We could further skip some of the Rust method parameters on the COM level and fill these in by Intercom.
The primary (and for now only) use case for this would be the type system argument. Being able to tell what type system is being used to invoke a function has immediate use case in writing unit tests for Intercom itself. But it would also be required if someone wants to write methods by managing interface pointers, etc. themselves.
The big open question here is what kind of marker we'll want for such parameters. Below are some options in terms of the intercom::TypeSystem enum.
/// Assume certain types are always contextual types.
fn foo( &self, ts : intercom::TypeSystem );
/// Require an attribute on the parameter.
fn foo( &self, #[intercom::context] ts : intercom::TypeSystem );
/// Use a generic type instead.
fn foo( &self, ts : intercom::CallContext<intercom::TypeSystem> );Personally I'm in favor of the first one. Intercom needs to be aware of these types anyway and as such we can be certain that these types are not COM-compatible (no #[repr(C)]).

-.-.-

- [Task requirements]:
**1.** Answer each question from the Intercom discussion:
(a) What is the primary use case for skipping these parameters?
(b) Which enum are the options expressed in terms of?
(c) Which option does the writer prefer?
**2.** List every option the Intercom discussion gives for marking parameters that Intercom fills in.
**3.** Carry the Intercom discussion on from its final sentence.
The lines after this point come from a different source than the Intercom discussion.

- [Extracted information]:
-.-.-

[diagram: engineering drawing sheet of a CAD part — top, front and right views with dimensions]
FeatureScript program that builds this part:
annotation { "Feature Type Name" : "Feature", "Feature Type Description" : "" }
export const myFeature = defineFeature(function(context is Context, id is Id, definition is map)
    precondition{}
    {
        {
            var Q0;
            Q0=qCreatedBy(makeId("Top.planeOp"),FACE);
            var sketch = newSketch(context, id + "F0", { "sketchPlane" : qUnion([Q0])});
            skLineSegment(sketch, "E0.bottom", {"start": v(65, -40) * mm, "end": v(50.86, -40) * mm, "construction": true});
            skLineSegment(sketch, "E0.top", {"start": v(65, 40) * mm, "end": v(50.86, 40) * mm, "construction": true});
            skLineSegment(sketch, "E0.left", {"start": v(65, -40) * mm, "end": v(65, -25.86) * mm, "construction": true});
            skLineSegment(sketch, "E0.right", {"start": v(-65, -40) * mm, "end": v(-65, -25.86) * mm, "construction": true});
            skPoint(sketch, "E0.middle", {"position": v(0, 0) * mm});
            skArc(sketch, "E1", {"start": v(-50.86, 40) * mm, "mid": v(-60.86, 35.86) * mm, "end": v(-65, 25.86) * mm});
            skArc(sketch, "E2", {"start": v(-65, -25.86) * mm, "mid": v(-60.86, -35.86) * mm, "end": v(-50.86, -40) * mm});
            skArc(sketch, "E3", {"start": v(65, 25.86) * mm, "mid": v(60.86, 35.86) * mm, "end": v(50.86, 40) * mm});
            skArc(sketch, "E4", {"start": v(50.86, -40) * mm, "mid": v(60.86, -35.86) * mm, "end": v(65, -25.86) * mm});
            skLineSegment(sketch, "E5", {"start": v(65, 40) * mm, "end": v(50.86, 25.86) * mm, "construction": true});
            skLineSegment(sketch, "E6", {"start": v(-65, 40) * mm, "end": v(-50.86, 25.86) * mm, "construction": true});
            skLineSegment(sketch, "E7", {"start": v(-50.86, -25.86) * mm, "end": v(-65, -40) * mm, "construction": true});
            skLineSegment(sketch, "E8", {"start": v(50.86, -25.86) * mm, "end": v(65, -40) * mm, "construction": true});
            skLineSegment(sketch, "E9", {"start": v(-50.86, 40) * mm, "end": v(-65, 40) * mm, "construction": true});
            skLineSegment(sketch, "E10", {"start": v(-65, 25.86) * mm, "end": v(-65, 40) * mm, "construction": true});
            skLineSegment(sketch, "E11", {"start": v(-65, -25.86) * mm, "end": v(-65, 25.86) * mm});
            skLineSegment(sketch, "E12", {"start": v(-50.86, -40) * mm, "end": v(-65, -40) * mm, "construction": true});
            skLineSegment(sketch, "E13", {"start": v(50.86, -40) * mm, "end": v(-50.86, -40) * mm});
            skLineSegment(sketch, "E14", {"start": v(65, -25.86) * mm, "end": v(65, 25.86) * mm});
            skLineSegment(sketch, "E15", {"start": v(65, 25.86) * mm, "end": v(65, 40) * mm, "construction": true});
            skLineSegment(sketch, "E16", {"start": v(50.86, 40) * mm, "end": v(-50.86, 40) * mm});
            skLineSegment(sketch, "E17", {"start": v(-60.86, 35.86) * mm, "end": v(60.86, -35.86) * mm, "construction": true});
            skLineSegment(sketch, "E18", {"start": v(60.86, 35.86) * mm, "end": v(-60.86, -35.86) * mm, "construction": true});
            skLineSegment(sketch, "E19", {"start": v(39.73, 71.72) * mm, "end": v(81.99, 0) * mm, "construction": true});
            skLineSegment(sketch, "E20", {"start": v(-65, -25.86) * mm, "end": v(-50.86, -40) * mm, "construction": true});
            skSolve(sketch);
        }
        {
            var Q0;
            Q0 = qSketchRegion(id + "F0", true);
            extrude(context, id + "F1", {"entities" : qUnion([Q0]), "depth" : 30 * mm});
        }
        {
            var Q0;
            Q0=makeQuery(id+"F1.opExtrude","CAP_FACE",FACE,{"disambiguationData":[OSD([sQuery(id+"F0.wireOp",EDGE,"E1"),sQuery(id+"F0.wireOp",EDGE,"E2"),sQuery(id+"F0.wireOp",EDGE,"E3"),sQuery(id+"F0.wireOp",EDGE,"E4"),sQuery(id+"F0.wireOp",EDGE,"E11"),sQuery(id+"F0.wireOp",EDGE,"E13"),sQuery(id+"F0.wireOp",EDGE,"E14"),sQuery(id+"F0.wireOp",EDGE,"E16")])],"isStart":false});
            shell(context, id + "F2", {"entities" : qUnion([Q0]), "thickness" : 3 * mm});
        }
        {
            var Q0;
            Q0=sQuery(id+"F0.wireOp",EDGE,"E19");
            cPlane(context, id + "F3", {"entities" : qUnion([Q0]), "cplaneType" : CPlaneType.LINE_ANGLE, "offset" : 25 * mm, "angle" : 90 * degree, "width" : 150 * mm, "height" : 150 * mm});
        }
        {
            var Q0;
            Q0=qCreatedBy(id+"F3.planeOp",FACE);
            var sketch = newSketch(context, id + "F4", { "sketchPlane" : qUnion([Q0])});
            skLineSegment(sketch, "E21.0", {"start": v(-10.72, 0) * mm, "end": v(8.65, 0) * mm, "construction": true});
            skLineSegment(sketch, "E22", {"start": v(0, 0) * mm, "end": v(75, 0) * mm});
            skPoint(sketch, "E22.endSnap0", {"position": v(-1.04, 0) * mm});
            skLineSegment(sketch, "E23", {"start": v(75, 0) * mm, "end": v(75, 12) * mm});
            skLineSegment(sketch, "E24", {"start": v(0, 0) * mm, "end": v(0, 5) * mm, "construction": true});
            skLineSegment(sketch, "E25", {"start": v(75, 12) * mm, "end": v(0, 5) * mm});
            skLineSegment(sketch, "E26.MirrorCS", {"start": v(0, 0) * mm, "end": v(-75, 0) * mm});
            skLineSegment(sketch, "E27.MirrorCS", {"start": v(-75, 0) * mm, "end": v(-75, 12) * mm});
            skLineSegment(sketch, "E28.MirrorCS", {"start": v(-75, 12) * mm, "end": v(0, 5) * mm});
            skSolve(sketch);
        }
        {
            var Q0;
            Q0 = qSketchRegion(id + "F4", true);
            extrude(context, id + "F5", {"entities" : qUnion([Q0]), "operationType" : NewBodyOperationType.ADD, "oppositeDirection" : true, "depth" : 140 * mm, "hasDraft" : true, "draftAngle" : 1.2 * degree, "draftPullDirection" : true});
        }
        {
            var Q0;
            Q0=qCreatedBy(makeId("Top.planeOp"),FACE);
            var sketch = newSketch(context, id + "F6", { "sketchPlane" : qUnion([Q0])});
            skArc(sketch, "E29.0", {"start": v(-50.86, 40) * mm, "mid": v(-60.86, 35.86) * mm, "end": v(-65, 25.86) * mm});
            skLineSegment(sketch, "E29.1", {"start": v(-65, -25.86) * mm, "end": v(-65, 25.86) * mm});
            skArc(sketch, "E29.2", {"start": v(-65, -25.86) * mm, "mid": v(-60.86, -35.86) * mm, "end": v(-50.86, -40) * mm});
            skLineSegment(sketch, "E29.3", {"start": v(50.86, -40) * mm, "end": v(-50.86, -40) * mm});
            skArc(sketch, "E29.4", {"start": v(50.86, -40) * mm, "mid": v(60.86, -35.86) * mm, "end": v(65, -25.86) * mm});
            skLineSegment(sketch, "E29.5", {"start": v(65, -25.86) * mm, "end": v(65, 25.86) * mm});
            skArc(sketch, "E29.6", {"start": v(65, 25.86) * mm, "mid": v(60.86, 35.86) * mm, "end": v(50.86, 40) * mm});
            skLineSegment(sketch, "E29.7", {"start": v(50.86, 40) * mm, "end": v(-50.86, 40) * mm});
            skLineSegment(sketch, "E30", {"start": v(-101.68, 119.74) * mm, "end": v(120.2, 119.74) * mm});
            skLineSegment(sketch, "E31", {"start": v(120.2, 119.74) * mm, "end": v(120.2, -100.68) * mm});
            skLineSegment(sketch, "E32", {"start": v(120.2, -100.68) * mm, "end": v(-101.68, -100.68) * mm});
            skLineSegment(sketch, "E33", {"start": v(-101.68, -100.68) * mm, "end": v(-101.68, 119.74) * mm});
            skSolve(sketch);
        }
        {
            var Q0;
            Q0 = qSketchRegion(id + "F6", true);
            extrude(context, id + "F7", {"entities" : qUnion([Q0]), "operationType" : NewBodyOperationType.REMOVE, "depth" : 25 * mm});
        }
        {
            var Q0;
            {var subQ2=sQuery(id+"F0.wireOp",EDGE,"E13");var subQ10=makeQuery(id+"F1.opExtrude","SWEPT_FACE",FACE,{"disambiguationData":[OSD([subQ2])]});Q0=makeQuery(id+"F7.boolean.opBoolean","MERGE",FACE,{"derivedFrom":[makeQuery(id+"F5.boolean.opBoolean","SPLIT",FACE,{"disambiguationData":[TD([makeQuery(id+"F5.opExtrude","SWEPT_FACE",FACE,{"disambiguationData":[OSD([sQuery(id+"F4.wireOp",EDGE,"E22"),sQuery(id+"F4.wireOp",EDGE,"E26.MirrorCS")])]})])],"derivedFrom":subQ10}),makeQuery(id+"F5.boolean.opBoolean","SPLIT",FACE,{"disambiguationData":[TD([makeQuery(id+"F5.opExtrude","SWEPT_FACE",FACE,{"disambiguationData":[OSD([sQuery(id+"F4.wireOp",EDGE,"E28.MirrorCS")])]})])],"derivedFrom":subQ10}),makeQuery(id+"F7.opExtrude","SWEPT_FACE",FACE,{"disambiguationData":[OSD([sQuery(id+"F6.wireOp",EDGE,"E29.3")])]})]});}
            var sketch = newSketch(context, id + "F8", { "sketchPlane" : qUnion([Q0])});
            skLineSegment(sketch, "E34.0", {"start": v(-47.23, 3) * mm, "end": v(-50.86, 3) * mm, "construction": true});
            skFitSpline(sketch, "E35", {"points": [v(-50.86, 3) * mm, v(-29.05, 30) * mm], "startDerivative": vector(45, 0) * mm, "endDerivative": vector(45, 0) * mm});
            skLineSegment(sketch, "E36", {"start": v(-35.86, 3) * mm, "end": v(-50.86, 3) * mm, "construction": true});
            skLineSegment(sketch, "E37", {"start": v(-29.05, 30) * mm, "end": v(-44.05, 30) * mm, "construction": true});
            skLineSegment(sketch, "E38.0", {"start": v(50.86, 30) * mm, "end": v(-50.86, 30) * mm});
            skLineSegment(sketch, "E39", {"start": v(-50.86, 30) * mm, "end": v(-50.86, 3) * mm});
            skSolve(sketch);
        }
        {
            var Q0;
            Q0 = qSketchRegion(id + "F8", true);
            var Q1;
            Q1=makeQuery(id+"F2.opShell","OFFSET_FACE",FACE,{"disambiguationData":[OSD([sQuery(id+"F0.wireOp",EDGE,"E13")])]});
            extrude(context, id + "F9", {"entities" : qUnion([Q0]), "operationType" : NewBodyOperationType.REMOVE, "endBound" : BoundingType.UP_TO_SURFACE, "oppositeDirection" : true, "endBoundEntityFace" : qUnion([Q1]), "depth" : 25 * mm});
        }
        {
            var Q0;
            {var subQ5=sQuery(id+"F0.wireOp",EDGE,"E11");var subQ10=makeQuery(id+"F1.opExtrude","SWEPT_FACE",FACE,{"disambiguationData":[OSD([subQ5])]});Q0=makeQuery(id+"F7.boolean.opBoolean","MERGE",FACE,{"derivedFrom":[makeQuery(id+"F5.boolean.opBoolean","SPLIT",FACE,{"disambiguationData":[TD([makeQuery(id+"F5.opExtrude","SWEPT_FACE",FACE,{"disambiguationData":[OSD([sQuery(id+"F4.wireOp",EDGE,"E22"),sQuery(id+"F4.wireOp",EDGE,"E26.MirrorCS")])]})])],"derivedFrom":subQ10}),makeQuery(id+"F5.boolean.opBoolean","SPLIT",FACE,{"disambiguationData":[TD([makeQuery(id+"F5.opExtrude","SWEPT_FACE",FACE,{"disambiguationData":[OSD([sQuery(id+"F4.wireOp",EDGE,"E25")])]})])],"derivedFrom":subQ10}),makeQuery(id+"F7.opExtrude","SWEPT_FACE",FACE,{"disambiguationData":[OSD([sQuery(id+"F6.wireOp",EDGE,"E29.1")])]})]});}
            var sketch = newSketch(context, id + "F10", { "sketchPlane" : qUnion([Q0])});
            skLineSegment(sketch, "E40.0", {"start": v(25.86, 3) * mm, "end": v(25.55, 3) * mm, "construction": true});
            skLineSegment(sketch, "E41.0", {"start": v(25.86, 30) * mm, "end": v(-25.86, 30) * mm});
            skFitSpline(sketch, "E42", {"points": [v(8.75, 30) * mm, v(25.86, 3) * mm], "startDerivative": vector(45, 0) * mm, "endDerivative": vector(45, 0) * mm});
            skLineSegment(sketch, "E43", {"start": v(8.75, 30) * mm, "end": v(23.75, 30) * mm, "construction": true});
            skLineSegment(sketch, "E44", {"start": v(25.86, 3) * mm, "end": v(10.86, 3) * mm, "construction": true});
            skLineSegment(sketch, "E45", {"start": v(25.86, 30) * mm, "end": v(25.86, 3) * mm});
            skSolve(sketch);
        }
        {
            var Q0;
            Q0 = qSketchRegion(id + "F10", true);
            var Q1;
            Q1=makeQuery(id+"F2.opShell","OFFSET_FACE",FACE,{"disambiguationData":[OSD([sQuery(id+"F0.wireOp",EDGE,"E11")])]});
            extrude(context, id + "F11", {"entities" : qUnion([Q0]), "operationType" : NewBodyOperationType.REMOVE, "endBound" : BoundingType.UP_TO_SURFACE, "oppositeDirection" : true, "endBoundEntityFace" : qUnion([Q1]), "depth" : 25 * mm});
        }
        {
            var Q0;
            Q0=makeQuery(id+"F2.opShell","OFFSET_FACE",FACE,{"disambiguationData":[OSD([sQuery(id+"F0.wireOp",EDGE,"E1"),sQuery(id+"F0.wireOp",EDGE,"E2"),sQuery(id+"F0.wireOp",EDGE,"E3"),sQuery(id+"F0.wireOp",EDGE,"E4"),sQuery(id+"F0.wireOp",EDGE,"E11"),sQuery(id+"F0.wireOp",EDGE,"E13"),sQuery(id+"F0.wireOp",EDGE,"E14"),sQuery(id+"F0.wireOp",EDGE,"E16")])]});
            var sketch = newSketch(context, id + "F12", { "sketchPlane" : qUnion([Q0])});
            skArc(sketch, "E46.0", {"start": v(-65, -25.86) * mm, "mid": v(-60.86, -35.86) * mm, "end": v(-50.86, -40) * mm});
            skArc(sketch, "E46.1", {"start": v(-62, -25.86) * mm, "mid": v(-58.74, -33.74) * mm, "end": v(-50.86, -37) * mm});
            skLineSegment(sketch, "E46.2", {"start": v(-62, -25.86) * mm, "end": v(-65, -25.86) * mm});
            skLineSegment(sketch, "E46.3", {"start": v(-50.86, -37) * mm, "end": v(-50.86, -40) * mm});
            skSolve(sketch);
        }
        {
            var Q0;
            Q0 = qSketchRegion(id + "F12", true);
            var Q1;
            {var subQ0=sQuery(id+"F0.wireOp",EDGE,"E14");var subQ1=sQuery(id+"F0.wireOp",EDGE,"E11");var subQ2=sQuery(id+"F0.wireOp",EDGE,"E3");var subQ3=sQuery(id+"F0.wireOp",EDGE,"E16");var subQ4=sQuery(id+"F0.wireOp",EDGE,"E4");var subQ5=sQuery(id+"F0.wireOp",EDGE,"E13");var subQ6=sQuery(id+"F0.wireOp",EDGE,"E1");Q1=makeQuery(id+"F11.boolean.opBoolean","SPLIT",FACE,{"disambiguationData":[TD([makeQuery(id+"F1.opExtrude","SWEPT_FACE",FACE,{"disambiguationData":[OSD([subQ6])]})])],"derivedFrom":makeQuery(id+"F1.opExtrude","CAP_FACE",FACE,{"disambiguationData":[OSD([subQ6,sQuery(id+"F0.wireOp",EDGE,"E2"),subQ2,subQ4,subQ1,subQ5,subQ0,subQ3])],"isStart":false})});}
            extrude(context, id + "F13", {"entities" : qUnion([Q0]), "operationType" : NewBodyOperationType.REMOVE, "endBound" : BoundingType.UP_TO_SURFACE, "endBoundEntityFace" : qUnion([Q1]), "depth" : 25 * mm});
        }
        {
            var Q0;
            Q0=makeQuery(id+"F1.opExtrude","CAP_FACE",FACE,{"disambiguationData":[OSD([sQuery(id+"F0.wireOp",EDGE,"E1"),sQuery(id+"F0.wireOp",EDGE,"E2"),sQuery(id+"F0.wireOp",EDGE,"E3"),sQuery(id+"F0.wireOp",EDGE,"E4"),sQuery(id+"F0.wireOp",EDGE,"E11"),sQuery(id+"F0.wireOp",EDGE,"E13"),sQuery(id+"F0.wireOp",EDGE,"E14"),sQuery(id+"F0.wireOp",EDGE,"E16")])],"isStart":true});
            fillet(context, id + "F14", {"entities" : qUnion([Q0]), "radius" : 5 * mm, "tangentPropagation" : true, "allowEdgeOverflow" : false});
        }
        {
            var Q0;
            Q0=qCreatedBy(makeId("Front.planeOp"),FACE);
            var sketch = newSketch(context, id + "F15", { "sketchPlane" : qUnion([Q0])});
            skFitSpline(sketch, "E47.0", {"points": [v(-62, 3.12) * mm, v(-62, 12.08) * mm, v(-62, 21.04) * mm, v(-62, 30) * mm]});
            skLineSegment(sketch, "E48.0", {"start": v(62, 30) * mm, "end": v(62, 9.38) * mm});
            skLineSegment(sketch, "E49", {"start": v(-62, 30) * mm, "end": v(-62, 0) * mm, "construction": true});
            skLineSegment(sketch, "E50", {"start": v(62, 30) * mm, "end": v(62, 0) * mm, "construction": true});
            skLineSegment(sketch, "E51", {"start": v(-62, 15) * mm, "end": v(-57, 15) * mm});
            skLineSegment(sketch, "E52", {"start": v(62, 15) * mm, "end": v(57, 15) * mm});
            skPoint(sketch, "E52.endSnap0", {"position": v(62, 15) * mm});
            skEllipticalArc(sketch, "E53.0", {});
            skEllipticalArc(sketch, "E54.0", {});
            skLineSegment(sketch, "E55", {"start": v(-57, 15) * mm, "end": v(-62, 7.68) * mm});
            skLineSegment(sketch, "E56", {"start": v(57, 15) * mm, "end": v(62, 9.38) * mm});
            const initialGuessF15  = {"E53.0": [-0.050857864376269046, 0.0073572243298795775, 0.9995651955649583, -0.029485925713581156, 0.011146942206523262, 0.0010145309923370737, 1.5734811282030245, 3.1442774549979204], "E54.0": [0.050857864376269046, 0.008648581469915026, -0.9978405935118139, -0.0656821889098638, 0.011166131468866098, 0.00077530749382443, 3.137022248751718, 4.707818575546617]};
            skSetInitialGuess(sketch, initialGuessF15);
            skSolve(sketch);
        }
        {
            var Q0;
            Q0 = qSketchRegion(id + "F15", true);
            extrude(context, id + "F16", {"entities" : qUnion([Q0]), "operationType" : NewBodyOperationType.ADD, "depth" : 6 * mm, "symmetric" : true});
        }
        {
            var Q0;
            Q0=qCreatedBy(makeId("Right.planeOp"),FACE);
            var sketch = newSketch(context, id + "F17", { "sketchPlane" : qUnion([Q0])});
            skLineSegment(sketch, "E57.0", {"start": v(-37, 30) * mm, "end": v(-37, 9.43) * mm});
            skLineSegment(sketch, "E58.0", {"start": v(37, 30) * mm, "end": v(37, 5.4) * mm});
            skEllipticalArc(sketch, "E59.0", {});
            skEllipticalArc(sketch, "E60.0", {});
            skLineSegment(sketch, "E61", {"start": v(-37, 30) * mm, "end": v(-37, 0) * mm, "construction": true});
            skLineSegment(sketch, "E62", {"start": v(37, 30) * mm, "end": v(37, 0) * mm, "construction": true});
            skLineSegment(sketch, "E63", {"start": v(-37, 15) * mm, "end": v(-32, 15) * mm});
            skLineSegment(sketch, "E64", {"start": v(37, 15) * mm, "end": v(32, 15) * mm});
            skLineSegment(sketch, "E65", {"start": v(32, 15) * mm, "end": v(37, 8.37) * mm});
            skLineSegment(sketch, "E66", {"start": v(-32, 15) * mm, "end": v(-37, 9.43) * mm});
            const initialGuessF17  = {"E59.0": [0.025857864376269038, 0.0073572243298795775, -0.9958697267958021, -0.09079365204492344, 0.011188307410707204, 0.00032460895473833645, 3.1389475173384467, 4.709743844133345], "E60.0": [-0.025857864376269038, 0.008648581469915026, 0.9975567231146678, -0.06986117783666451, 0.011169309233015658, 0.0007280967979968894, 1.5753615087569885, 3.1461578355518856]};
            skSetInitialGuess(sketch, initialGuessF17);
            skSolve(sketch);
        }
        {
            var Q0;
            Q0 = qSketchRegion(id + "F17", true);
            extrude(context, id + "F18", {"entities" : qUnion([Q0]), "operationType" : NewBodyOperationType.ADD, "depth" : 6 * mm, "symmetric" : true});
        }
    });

-.-.-

- [Responses]:
**1.**
(a) The type system argument.
(b) The intercom::TypeSystem enum.
(c) The first one: assuming certain types are always contextual types.

**2.**
- Assume certain types are always contextual types.
- Require an attribute on the parameter.
- Use a generic type instead.

**3.**
The one dirty aspect with this is that when Rust wants to call such COM methods, there's no clean way to communicate to the caller that these things are not needed...
Although things like ts should probably affect the preference of which TS to use in case the ComItf we are using to call these methods happens to have both Automation and Raw interfaces available. Though is it an error if the asked interface is not available? There's no real TypeSystem::Any variant and we don't want one for output purposes.